THE PROBLEM:
Return the data below in full and exactly, except that the pictures are dropped.
-- DATASET RECORDS follows --
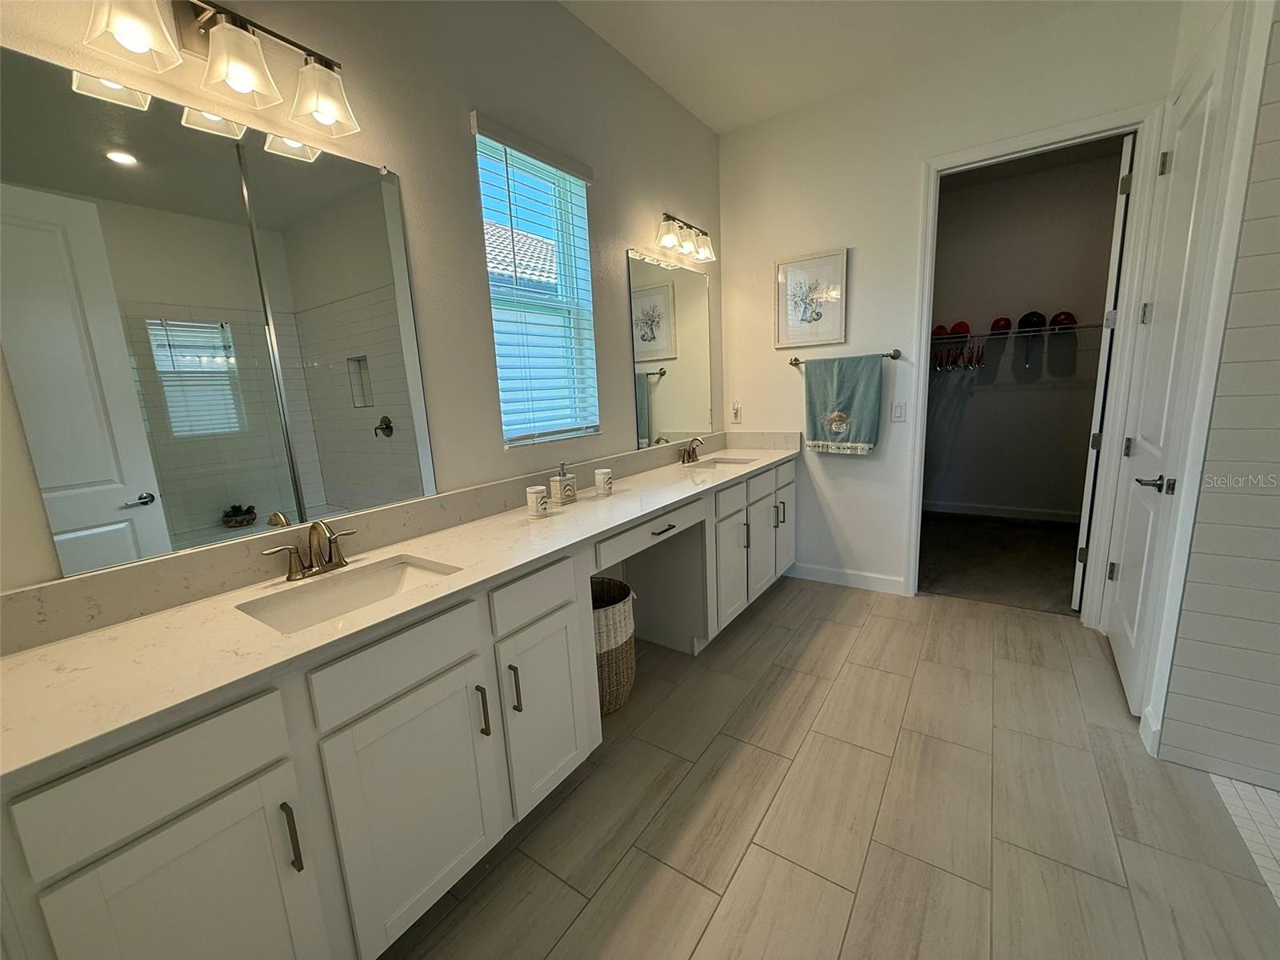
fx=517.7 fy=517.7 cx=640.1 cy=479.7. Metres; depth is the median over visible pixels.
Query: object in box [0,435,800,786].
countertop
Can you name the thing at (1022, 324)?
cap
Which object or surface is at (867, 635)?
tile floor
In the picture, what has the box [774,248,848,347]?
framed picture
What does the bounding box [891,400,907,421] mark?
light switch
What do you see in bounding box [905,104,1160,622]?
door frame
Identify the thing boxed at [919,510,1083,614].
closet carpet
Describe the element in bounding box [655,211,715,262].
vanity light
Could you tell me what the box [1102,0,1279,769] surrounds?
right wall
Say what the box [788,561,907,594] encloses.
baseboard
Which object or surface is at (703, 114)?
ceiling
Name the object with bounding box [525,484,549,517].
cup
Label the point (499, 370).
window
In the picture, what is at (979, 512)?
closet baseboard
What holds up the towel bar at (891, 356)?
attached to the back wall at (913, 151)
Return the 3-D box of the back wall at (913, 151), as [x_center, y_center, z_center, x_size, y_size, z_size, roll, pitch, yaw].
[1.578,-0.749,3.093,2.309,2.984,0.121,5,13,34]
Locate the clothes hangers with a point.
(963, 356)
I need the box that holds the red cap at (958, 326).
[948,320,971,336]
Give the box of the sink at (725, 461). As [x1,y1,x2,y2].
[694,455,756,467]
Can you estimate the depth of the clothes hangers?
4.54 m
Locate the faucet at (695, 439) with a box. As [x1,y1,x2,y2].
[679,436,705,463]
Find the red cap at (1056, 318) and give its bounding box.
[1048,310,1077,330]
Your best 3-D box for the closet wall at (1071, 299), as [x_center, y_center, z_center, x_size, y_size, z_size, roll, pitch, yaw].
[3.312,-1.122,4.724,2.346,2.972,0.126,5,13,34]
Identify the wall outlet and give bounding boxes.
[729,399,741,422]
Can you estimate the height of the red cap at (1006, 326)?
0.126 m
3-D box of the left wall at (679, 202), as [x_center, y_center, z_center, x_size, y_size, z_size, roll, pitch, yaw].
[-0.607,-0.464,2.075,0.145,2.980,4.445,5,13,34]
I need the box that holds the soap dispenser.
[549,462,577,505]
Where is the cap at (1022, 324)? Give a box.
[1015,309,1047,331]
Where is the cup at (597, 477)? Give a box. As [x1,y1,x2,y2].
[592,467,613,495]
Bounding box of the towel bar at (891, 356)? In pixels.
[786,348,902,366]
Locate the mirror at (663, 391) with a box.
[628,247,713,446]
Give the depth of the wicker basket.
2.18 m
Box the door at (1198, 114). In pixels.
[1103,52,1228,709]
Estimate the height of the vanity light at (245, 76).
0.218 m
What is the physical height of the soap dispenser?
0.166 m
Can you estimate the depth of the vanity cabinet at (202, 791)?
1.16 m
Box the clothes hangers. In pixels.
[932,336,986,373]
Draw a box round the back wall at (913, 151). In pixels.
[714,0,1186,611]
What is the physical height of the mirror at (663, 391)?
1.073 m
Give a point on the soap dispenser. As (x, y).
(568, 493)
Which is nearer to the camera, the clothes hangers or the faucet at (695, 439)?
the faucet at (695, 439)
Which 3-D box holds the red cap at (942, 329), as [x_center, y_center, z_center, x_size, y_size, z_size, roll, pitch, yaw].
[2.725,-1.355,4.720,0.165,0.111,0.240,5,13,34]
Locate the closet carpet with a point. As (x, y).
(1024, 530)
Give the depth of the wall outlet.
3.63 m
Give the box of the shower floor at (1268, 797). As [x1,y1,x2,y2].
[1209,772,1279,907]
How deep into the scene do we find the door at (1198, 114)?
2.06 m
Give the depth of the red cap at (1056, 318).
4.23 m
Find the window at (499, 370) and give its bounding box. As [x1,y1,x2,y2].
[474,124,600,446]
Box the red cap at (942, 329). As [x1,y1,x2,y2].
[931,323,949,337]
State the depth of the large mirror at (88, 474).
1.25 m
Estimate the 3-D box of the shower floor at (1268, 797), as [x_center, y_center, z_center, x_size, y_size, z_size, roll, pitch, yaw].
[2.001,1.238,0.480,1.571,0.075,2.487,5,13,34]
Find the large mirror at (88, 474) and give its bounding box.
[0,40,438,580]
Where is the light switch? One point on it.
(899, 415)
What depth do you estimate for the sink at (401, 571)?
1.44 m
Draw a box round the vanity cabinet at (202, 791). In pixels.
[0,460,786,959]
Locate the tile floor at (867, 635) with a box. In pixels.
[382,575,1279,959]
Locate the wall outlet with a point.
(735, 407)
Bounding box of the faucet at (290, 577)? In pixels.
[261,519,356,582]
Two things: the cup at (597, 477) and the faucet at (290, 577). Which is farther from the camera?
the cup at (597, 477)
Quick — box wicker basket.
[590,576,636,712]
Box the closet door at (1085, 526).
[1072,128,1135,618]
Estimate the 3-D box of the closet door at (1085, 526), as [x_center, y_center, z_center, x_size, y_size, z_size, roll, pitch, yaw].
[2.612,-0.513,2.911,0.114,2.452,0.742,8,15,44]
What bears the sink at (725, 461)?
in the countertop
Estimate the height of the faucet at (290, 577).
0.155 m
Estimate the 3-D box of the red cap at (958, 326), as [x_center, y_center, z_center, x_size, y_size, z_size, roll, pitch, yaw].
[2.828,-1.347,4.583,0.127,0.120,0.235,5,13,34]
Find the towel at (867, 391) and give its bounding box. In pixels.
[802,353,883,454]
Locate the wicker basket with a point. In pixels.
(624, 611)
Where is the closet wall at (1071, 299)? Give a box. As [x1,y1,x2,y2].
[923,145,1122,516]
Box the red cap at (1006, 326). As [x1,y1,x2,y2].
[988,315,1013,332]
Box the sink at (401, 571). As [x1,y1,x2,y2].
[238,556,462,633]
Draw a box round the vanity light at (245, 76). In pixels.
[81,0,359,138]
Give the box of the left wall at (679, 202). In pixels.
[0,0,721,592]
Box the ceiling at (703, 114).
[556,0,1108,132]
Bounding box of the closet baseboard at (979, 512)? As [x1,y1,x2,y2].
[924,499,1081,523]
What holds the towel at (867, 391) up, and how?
-- DATASET RECORDS concluded --
TASK ANSWER:
fx=517.7 fy=517.7 cx=640.1 cy=479.7. Metres; depth is the median over visible pixels.
Query: object in box [0,435,800,786].
countertop
Can you name the thing at (1022, 324)?
cap
Which object or surface is at (867, 635)?
tile floor
In the picture, what has the box [774,248,848,347]?
framed picture
What does the bounding box [891,400,907,421] mark?
light switch
What do you see in bounding box [905,104,1160,622]?
door frame
Identify the thing boxed at [919,510,1083,614].
closet carpet
Describe the element in bounding box [655,211,715,262].
vanity light
Could you tell me what the box [1102,0,1279,769] surrounds?
right wall
Say what the box [788,561,907,594] encloses.
baseboard
Which object or surface is at (703, 114)?
ceiling
Name the object with bounding box [525,484,549,517].
cup
Label the point (499, 370).
window
In the picture, what is at (979, 512)?
closet baseboard
What holds up the towel bar at (891, 356)?
attached to the back wall at (913, 151)
Return the 3-D box of the back wall at (913, 151), as [x_center, y_center, z_center, x_size, y_size, z_size, roll, pitch, yaw].
[1.578,-0.749,3.093,2.309,2.984,0.121,5,13,34]
Locate the clothes hangers with a point.
(963, 356)
I need the box that holds the red cap at (958, 326).
[948,320,971,336]
Give the box of the sink at (725, 461). As [x1,y1,x2,y2].
[694,455,756,467]
Can you estimate the depth of the clothes hangers?
4.54 m
Locate the faucet at (695, 439) with a box. As [x1,y1,x2,y2].
[679,436,705,463]
Find the red cap at (1056, 318) and give its bounding box.
[1048,310,1077,330]
Your best 3-D box for the closet wall at (1071, 299), as [x_center, y_center, z_center, x_size, y_size, z_size, roll, pitch, yaw].
[3.312,-1.122,4.724,2.346,2.972,0.126,5,13,34]
Identify the wall outlet and give bounding boxes.
[729,399,741,422]
Can you estimate the height of the red cap at (1006, 326)?
0.126 m
3-D box of the left wall at (679, 202), as [x_center, y_center, z_center, x_size, y_size, z_size, roll, pitch, yaw].
[-0.607,-0.464,2.075,0.145,2.980,4.445,5,13,34]
I need the box that holds the soap dispenser.
[549,462,577,505]
Where is the cap at (1022, 324)? Give a box.
[1015,309,1047,331]
Where is the cup at (597, 477)? Give a box. As [x1,y1,x2,y2].
[592,467,613,495]
Bounding box of the towel bar at (891, 356)? In pixels.
[786,348,902,366]
Locate the mirror at (663, 391) with a box.
[628,247,713,446]
Give the depth of the wicker basket.
2.18 m
Box the door at (1198, 114). In pixels.
[1103,52,1228,709]
Estimate the height of the vanity light at (245, 76).
0.218 m
What is the physical height of the soap dispenser?
0.166 m
Can you estimate the depth of the vanity cabinet at (202, 791)?
1.16 m
Box the clothes hangers. In pixels.
[932,336,986,373]
Draw a box round the back wall at (913, 151). In pixels.
[714,0,1186,611]
What is the physical height of the mirror at (663, 391)?
1.073 m
Give a point on the soap dispenser. As (x, y).
(568, 493)
Which is nearer to the camera, the clothes hangers or the faucet at (695, 439)?
the faucet at (695, 439)
Which 3-D box holds the red cap at (942, 329), as [x_center, y_center, z_center, x_size, y_size, z_size, roll, pitch, yaw].
[2.725,-1.355,4.720,0.165,0.111,0.240,5,13,34]
Locate the closet carpet with a point. As (x, y).
(1024, 530)
Give the depth of the wall outlet.
3.63 m
Give the box of the shower floor at (1268, 797). As [x1,y1,x2,y2].
[1209,772,1279,907]
How deep into the scene do we find the door at (1198, 114)?
2.06 m
Give the depth of the red cap at (1056, 318).
4.23 m
Find the window at (499, 370) and give its bounding box. As [x1,y1,x2,y2].
[474,124,600,446]
Box the red cap at (942, 329). As [x1,y1,x2,y2].
[931,323,949,337]
State the depth of the large mirror at (88, 474).
1.25 m
Estimate the 3-D box of the shower floor at (1268, 797), as [x_center, y_center, z_center, x_size, y_size, z_size, roll, pitch, yaw].
[2.001,1.238,0.480,1.571,0.075,2.487,5,13,34]
Find the large mirror at (88, 474) and give its bounding box.
[0,40,438,580]
Where is the light switch? One point on it.
(899, 415)
What depth do you estimate for the sink at (401, 571)?
1.44 m
Draw a box round the vanity cabinet at (202, 791). In pixels.
[0,460,786,959]
Locate the tile floor at (867, 635) with a box. In pixels.
[382,575,1279,959]
Locate the wall outlet with a point.
(735, 407)
Bounding box of the faucet at (290, 577)? In pixels.
[261,519,356,582]
Two things: the cup at (597, 477) and the faucet at (290, 577). Which is farther from the camera?
the cup at (597, 477)
Quick — box wicker basket.
[590,576,636,712]
Box the closet door at (1085, 526).
[1072,128,1135,618]
Estimate the 3-D box of the closet door at (1085, 526), as [x_center, y_center, z_center, x_size, y_size, z_size, roll, pitch, yaw].
[2.612,-0.513,2.911,0.114,2.452,0.742,8,15,44]
What bears the sink at (725, 461)?
in the countertop
Estimate the height of the faucet at (290, 577).
0.155 m
Estimate the 3-D box of the red cap at (958, 326), as [x_center, y_center, z_center, x_size, y_size, z_size, roll, pitch, yaw].
[2.828,-1.347,4.583,0.127,0.120,0.235,5,13,34]
Find the towel at (867, 391) and give its bounding box. In pixels.
[802,353,883,454]
Locate the wicker basket with a point. In pixels.
(624, 611)
Where is the closet wall at (1071, 299)? Give a box. As [x1,y1,x2,y2].
[923,145,1122,516]
Box the red cap at (1006, 326). As [x1,y1,x2,y2].
[988,315,1013,332]
Box the sink at (401, 571). As [x1,y1,x2,y2].
[238,556,462,633]
Draw a box round the vanity light at (245, 76). In pixels.
[81,0,359,138]
Give the box of the left wall at (679, 202). In pixels.
[0,0,721,592]
Box the ceiling at (703, 114).
[556,0,1108,132]
Bounding box of the closet baseboard at (979, 512)? As [x1,y1,x2,y2].
[924,499,1081,523]
What holds the towel at (867, 391) up, and how?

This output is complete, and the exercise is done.